▶ [GIVEN TEXT]
******
The only place where I can see myself using blind testing in the future, is if I should come across something that sounds "strange" or unnatural, even though it measures well. Then I might listen blind to see what it's really about.

Jinjuku · Apr 18, 2017

Jakob1863 said:
Now we are back at the beginning. You´ve send a set of cables to a listener and got his correct response.

I've gotten no response because no one will participate

Jakob1863 said:
The McGurk effect isn´t an appropriate example in our context and not all humans experience it and a newer study draw the conclusion that it depends on training too.

You are free to substitute opinion with, you know, actual data.

SoundAndMotion · Apr 18, 2017

By the way, before you try to send me cables, or deride me as a "believer", I should tell you I don't believe in cable burn-in, but I do believe in good scientific methods.

Jinjuku said:
I've gotten no response because no one will participate

And I doubt anyone ever will. Why should they? I doubt it is one of their goals to jump through your hoops.

Note: there are flaws in you plan. I’m working from your description in post #180 in this thread. Is that complete? Before describing the flaws, let me know where the most complete description is.

Jinjuku said:
You are free to substitute opinion with, you know, actual data.

My reason/opinion on why it is an inappropriate example: the McGurk effect is an effect of multisensory integration. The brain wants info about different sensory modalities to agree with each other about what is happening around us. When there is a mismatch, the brain uses tricks to try to create a uniform percept, or it regards the mismatch as occurring from different processes. When our visual system (eyes) tell us a sound source “ought to” sound like “ga” (from mouth shape and motion, etc.), but the ears hear “ba”, the brain does it best to combine and you perceive “da”.
******
▶ [GIVEN RECORDS]

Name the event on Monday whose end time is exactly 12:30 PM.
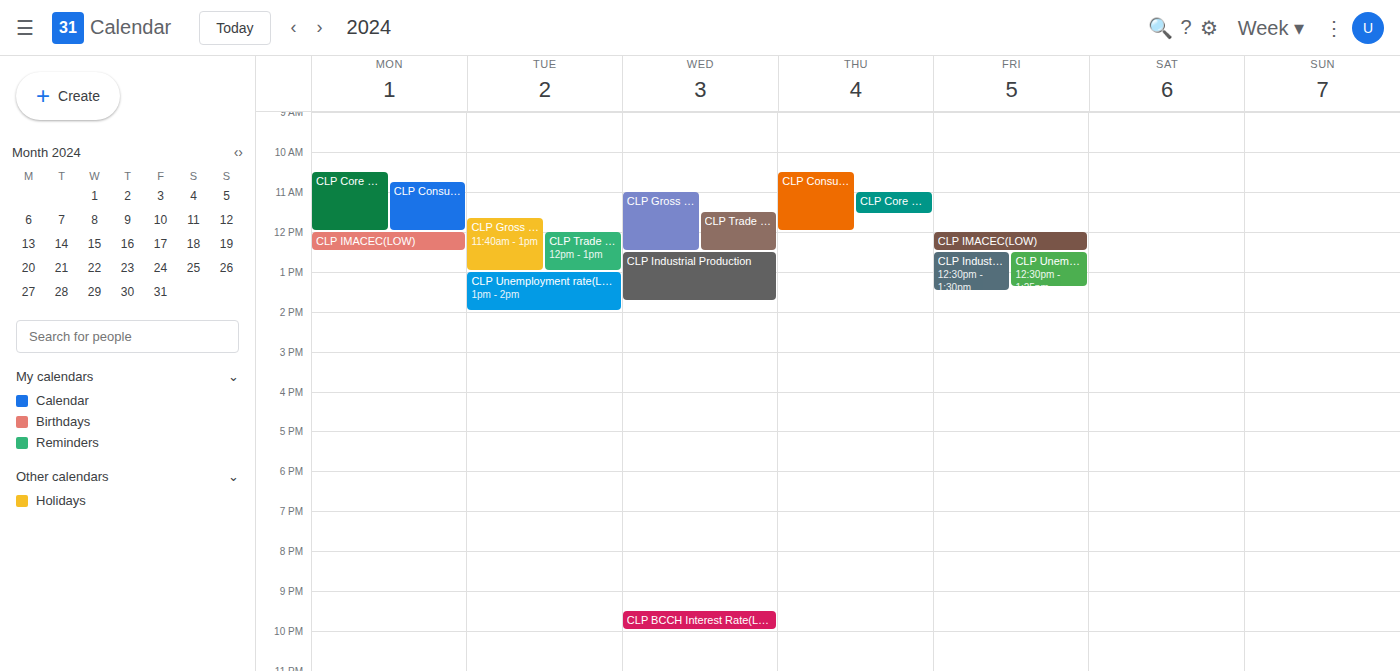
"CLP IMACEC(LOW)"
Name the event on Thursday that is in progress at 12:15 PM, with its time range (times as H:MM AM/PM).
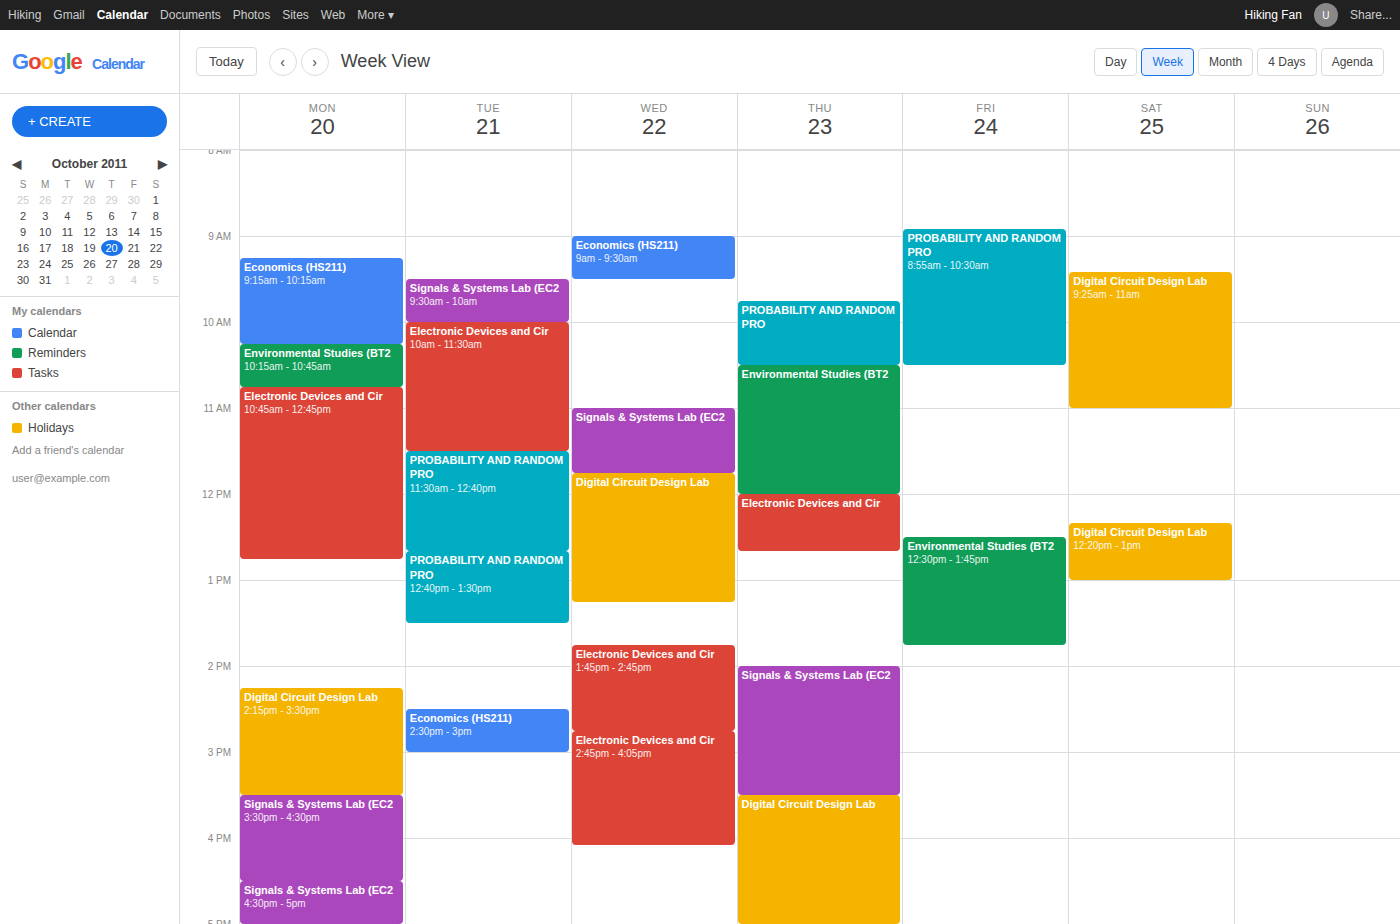
"Electronic Devices and Cir", 12:00 PM to 12:40 PM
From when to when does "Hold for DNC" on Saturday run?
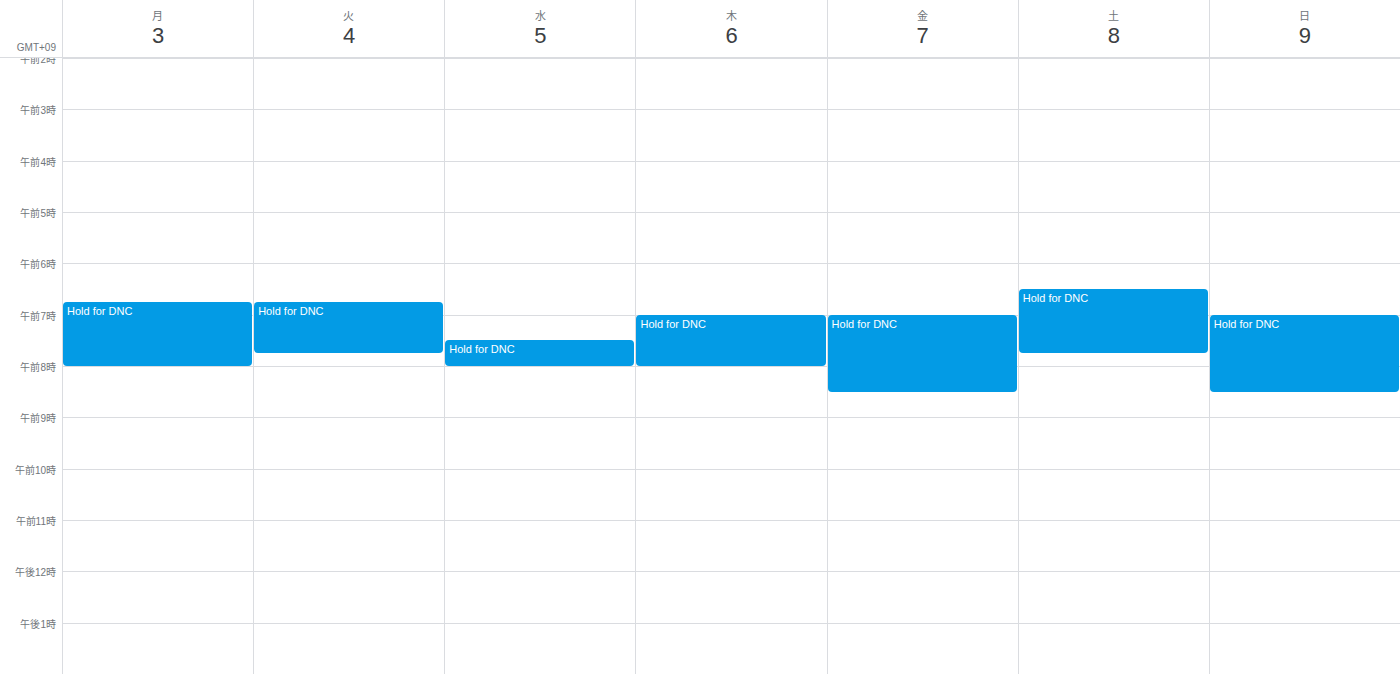
6:30 AM to 7:45 AM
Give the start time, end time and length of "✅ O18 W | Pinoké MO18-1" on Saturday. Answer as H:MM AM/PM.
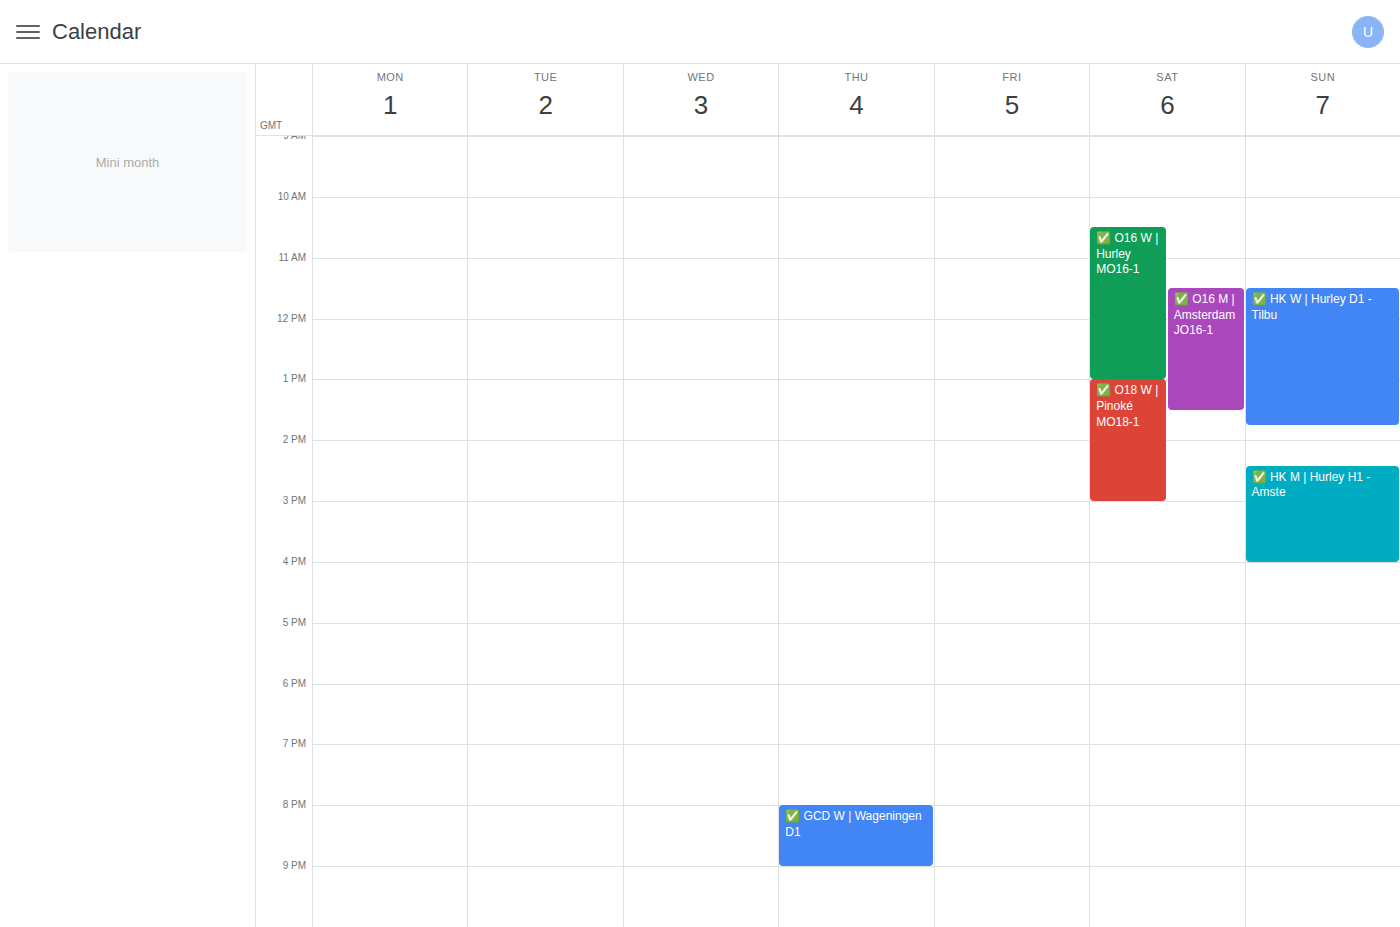
1:00 PM to 3:00 PM, 2 hours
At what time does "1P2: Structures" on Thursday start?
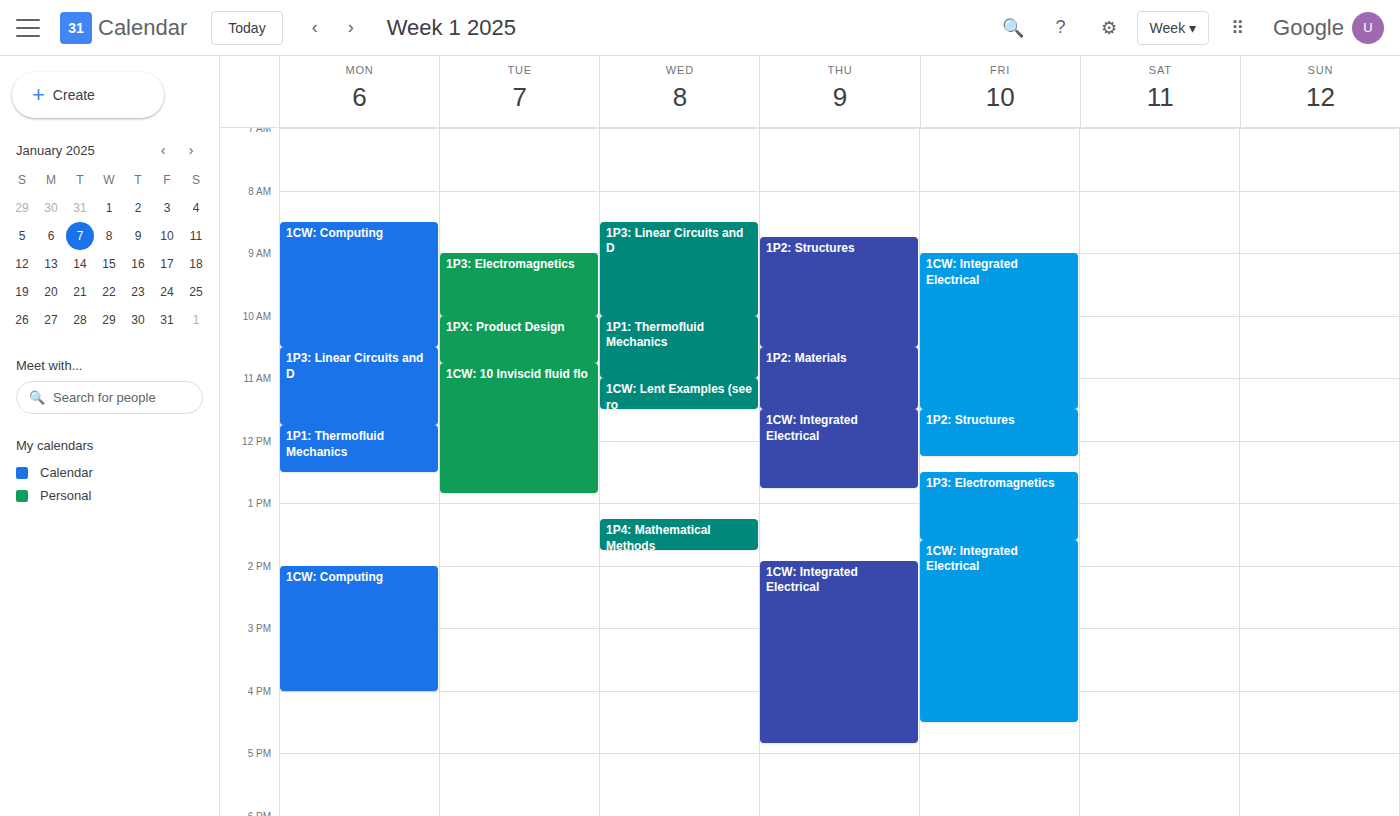
8:45 AM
******
▶ [WHAT THIS EXERCISE ASKS]
• a. From the forum thread on blind testing, copy the stretch from "Note: there are" through "complete description is." word for word.
• b. Write out the rows word for word, from the line containing "From when to" through the end of the rows, leaving out the pictures.

▶ [RESPONSE LIST]
• a.
Note: there are flaws in you plan. I’m working from your description in post #180 in this thread. Is that complete? Before describing the flaws, let me know where the most complete description is.

• b.
From when to when does "Hold for DNC" on Saturday run?
6:30 AM to 7:45 AM
Give the start time, end time and length of "✅ O18 W | Pinoké MO18-1" on Saturday. Answer as H:MM AM/PM.
1:00 PM to 3:00 PM, 2 hours
At what time does "1P2: Structures" on Thursday start?
8:45 AM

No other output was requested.